Render the listing below as a Markdown table with the columns Row and Line, numbering each nonblank line in order and skipping blank ones. Leave the pictures out of your answer.

───

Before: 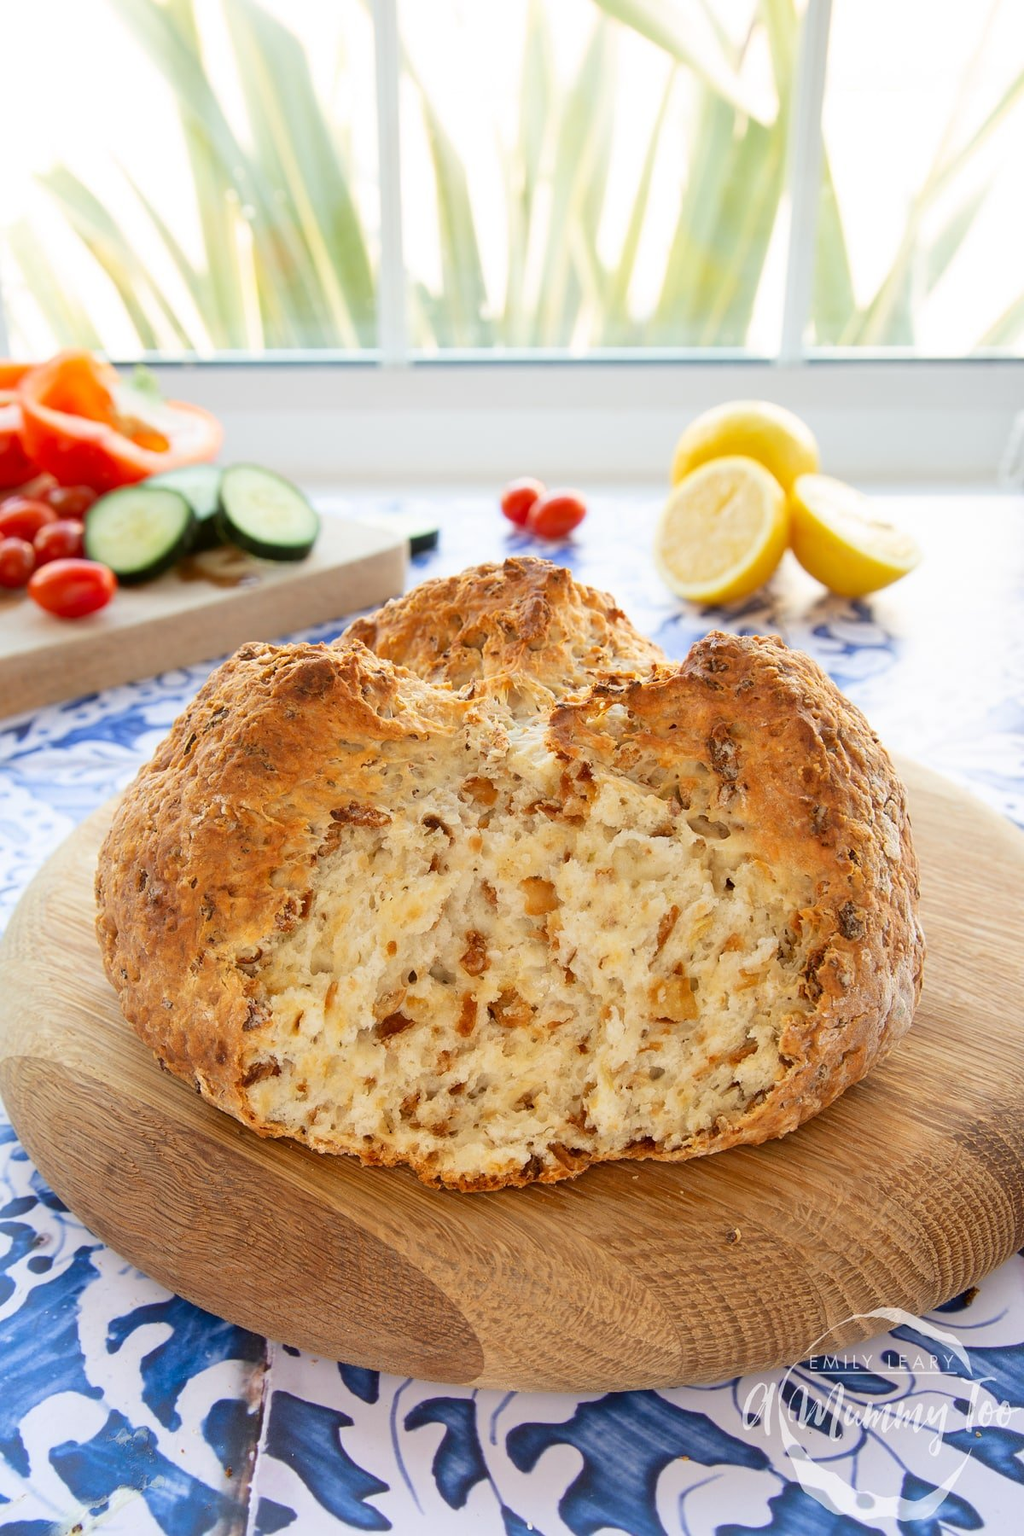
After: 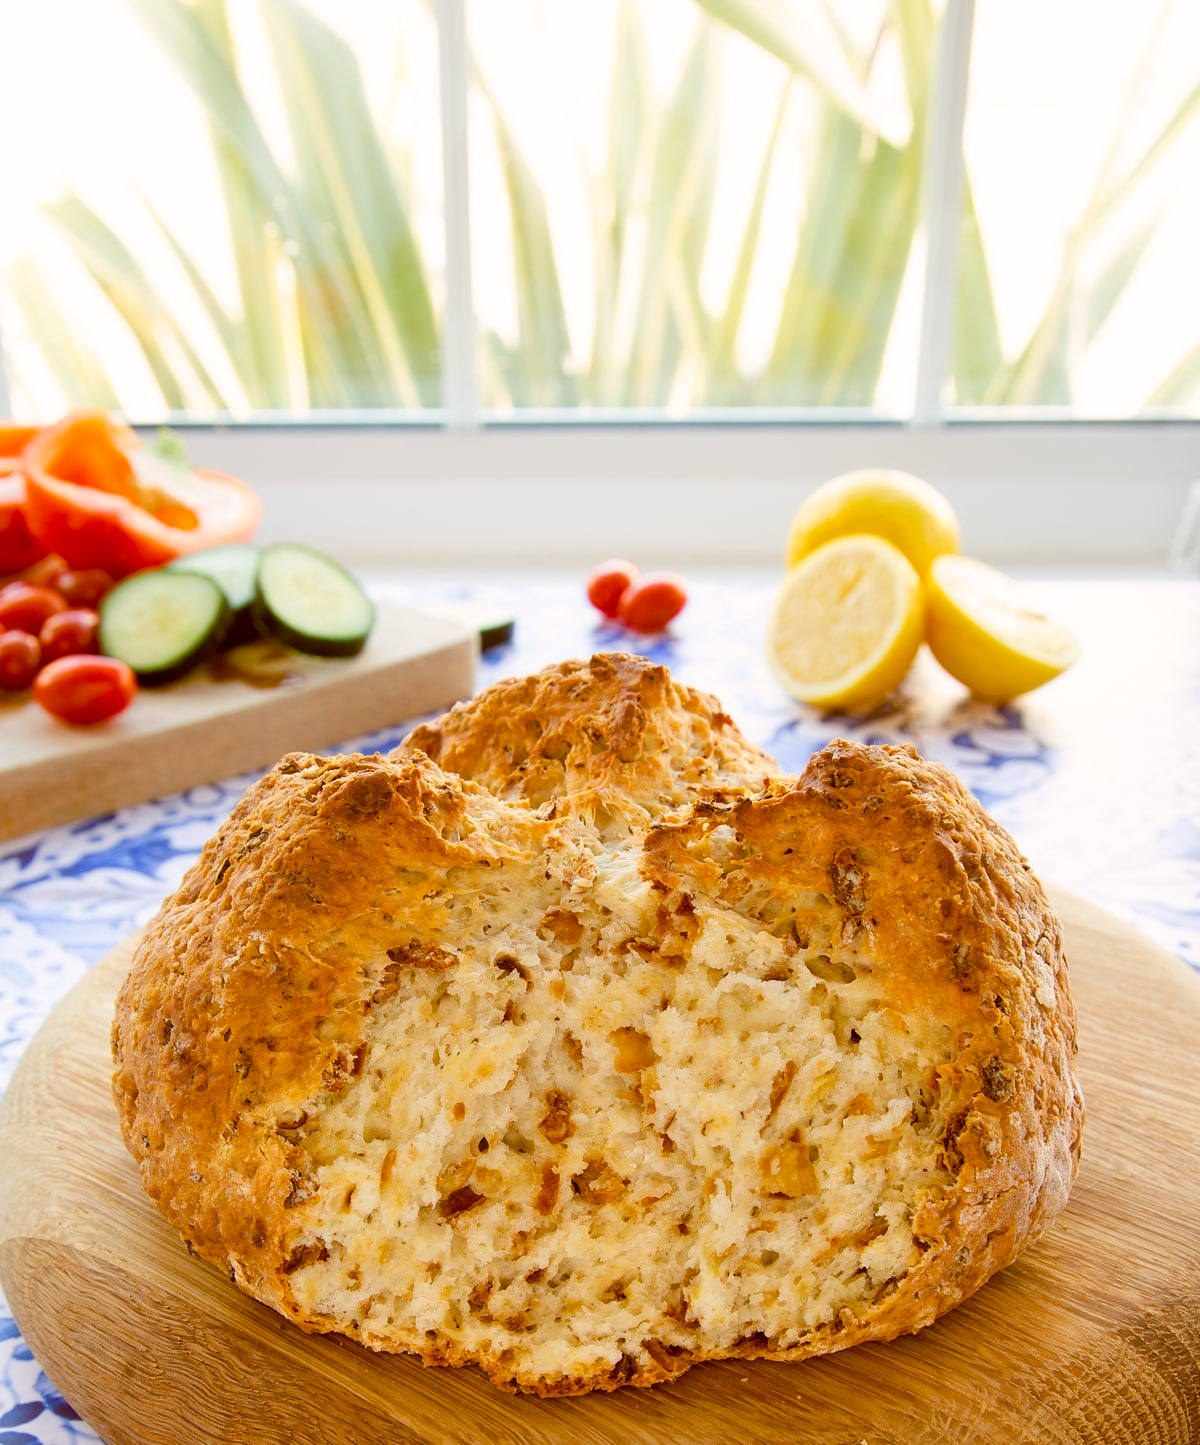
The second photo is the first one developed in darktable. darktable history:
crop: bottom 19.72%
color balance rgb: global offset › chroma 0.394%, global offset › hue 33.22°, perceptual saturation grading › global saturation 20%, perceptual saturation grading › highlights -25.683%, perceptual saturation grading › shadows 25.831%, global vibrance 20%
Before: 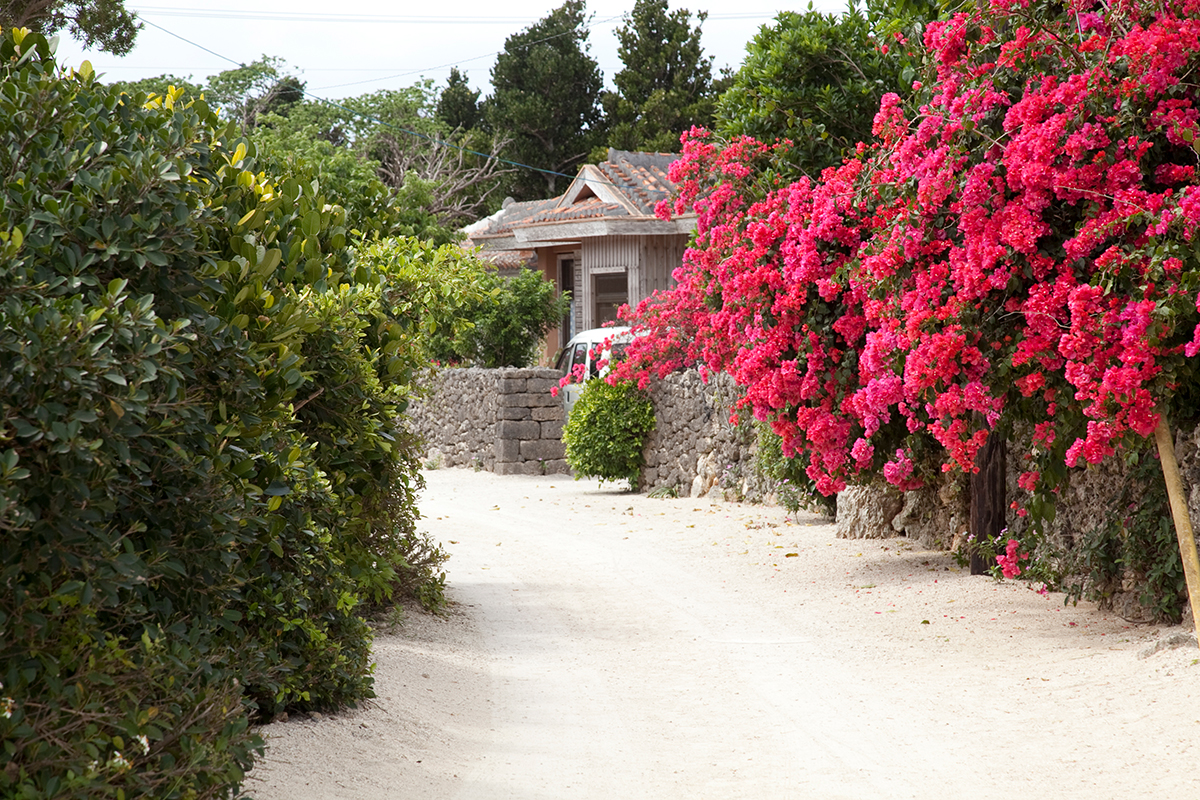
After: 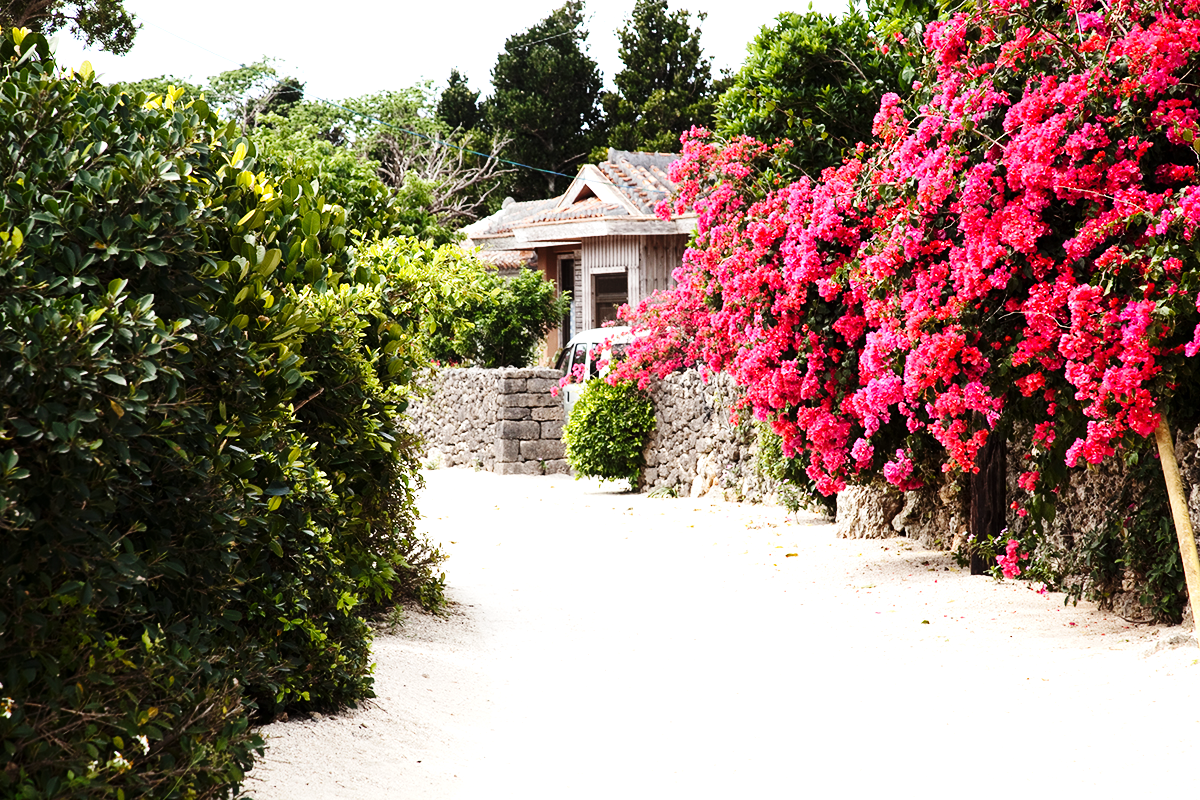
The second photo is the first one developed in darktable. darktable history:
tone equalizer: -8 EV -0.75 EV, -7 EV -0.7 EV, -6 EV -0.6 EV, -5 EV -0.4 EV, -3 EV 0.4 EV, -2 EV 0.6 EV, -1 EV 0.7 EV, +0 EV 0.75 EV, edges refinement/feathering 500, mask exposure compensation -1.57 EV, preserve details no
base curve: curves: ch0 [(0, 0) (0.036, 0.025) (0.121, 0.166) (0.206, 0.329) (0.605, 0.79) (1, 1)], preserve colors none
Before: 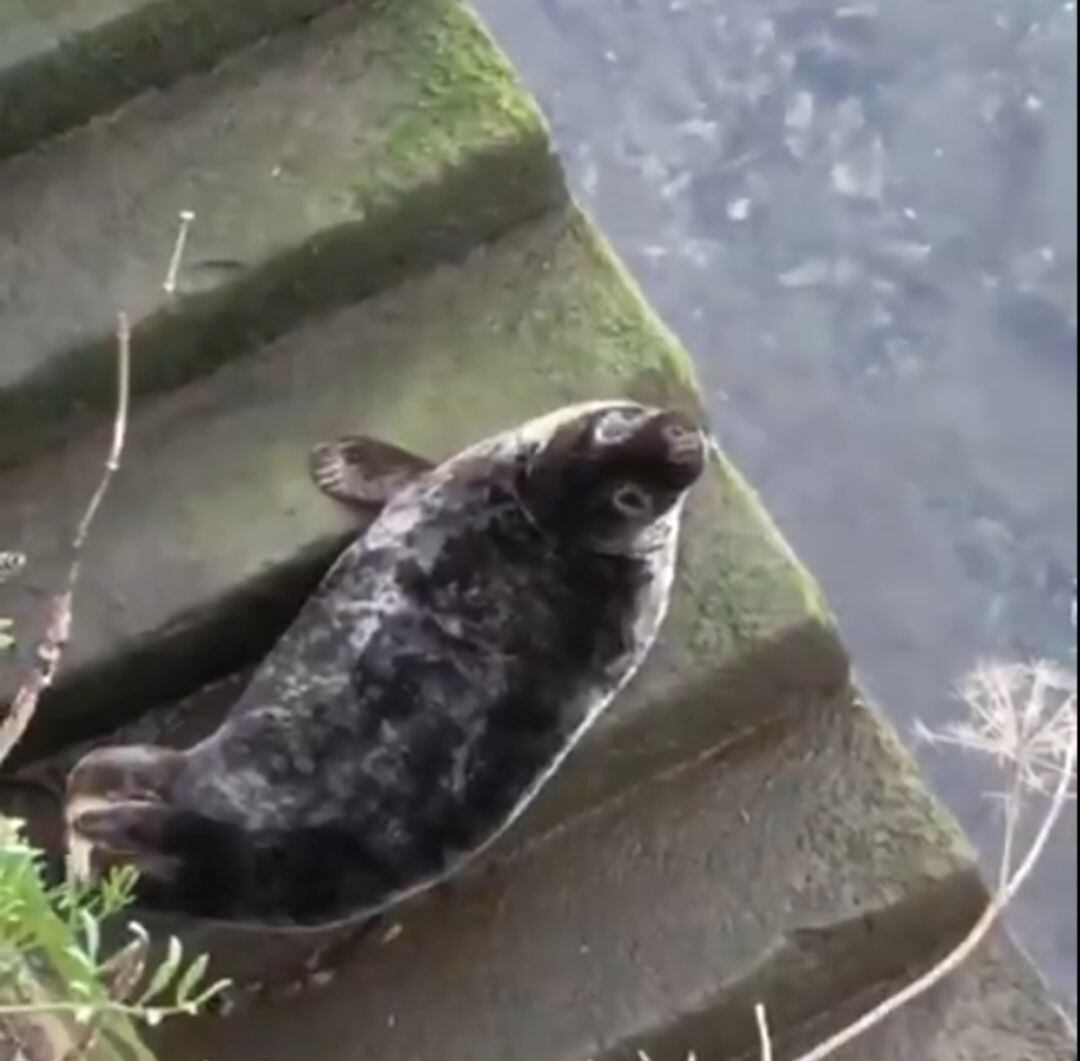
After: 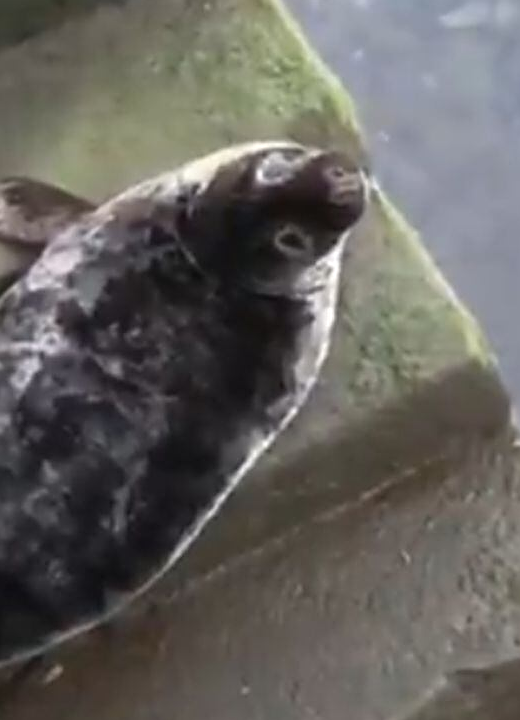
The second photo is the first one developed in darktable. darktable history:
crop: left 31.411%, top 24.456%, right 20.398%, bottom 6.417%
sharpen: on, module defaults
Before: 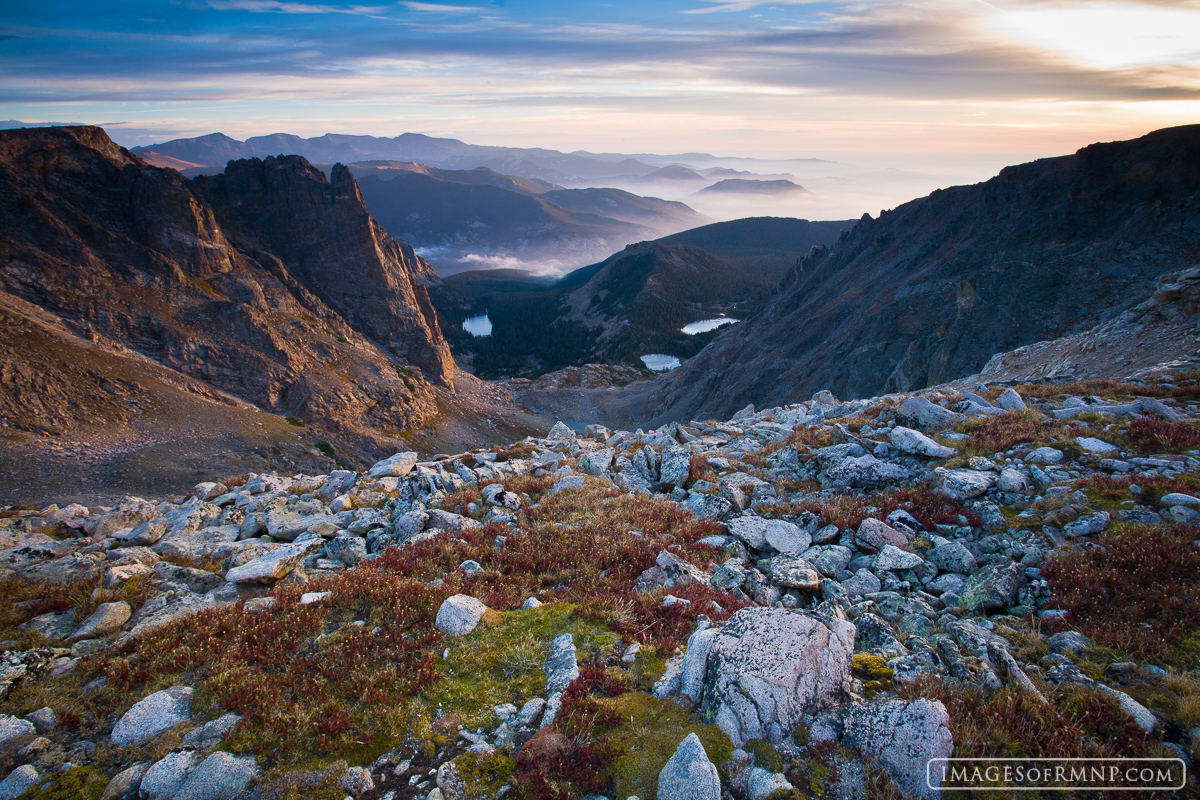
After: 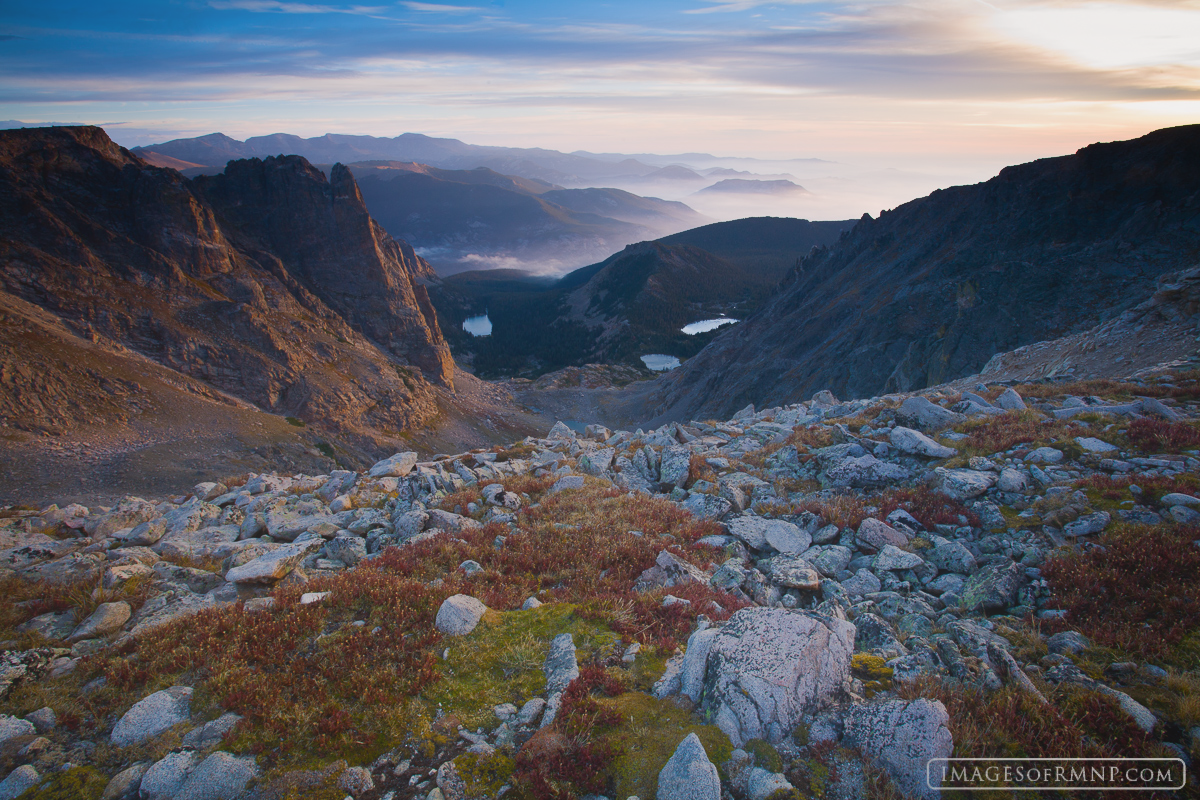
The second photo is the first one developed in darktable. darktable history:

───

FULL SOLUTION =>
| Row | Line |
|---|---|
| 1 | Before:  |
| 2 | After:  |
| 3 | The second photo is the first one developed in darktable. darktable history: |
| 4 | crop: bottom 19.72% |
| 5 | color balance rgb: global offset › chroma 0.394%, global offset › hue 33.22°, perceptual saturation grading › global saturation 20%, perceptual saturation grading › highlights -25.683%, perceptual saturation grading › shadows 25.831%, global vibrance 20% |
| 6 | Before:  |
| 7 | After:  |
| 8 | The second photo is the first one developed in darktable. darktable history: |
| 9 | tone equalizer: -8 EV -0.75 EV, -7 EV -0.7 EV, -6 EV -0.6 EV, -5 EV -0.4 EV, -3 EV 0.4 EV, -2 EV 0.6 EV, -1 EV 0.7 EV, +0 EV 0.75 EV, edges refinement/feathering 500, mask exposure compensation -1.57 EV, preserve details no |
| 10 | base curve: curves: ch0 [(0, 0) (0.036, 0.025) (0.121, 0.166) (0.206, 0.329) (0.605, 0.79) (1, 1)], preserve colors none |
| 11 | Before:  |
| 12 | After:  |
| 13 | The second photo is the first one developed in darktable. darktable history: |
| 14 | crop: left 31.411%, top 24.456%, right 20.398%, bottom 6.417% |
| 15 | sharpen: on, module defaults |
| 16 | Before:  |
| 17 | After:  |
| 18 | The second photo is the first one developed in darktable. darktable history: |